* THE TASK
Pull out each line in the items below that contains the string "joint".

* PROVIDED ENTRIES

________________

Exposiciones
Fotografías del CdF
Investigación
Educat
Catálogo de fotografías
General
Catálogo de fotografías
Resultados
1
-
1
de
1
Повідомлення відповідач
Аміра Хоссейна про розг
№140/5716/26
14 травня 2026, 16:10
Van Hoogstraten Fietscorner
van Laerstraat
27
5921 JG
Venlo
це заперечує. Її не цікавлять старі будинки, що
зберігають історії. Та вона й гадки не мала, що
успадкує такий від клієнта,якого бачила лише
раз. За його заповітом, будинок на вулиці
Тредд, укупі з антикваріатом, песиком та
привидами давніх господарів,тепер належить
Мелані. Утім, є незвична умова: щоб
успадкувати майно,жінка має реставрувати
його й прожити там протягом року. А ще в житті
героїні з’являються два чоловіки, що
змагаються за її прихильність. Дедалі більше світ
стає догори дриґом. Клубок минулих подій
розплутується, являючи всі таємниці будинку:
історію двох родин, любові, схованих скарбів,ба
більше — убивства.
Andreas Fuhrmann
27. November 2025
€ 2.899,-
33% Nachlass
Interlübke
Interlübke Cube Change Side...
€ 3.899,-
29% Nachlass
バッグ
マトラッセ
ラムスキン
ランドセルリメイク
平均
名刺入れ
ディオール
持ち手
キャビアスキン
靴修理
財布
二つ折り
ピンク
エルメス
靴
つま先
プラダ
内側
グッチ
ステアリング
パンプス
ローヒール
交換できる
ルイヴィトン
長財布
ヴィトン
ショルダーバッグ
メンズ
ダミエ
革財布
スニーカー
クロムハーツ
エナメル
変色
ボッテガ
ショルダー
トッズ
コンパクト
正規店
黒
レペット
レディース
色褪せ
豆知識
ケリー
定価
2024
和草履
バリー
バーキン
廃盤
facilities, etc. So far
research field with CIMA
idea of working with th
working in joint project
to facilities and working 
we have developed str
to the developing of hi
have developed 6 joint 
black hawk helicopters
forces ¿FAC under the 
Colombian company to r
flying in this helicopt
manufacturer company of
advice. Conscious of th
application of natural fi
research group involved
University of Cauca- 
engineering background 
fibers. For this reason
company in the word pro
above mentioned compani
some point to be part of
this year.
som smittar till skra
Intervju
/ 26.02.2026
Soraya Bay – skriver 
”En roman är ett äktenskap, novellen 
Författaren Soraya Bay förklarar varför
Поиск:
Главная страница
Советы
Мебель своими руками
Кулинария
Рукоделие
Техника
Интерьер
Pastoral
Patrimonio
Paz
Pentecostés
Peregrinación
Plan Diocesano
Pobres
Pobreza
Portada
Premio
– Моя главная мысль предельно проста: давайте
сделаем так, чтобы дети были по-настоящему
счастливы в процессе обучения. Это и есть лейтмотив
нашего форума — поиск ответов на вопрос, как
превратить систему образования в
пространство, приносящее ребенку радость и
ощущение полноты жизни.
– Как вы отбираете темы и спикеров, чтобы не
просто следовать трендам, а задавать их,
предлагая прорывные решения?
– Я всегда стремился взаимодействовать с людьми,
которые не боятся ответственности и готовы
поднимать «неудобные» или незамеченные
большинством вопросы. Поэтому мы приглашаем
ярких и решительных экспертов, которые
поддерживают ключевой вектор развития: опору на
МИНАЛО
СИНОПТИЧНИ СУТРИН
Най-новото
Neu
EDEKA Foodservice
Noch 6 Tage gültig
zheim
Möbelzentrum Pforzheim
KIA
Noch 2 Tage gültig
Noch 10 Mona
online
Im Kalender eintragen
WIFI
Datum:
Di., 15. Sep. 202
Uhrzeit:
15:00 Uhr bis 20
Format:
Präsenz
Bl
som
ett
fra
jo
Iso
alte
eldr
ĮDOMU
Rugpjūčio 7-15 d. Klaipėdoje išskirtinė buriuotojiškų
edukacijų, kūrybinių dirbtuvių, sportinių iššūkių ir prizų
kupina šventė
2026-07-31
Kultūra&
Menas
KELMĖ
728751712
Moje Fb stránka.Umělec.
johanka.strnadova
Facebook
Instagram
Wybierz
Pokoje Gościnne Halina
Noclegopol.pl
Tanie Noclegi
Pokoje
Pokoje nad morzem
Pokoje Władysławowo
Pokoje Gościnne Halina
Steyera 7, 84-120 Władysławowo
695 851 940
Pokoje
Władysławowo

________________

* FINAL ANSWER
working in joint project
have developed 6 joint 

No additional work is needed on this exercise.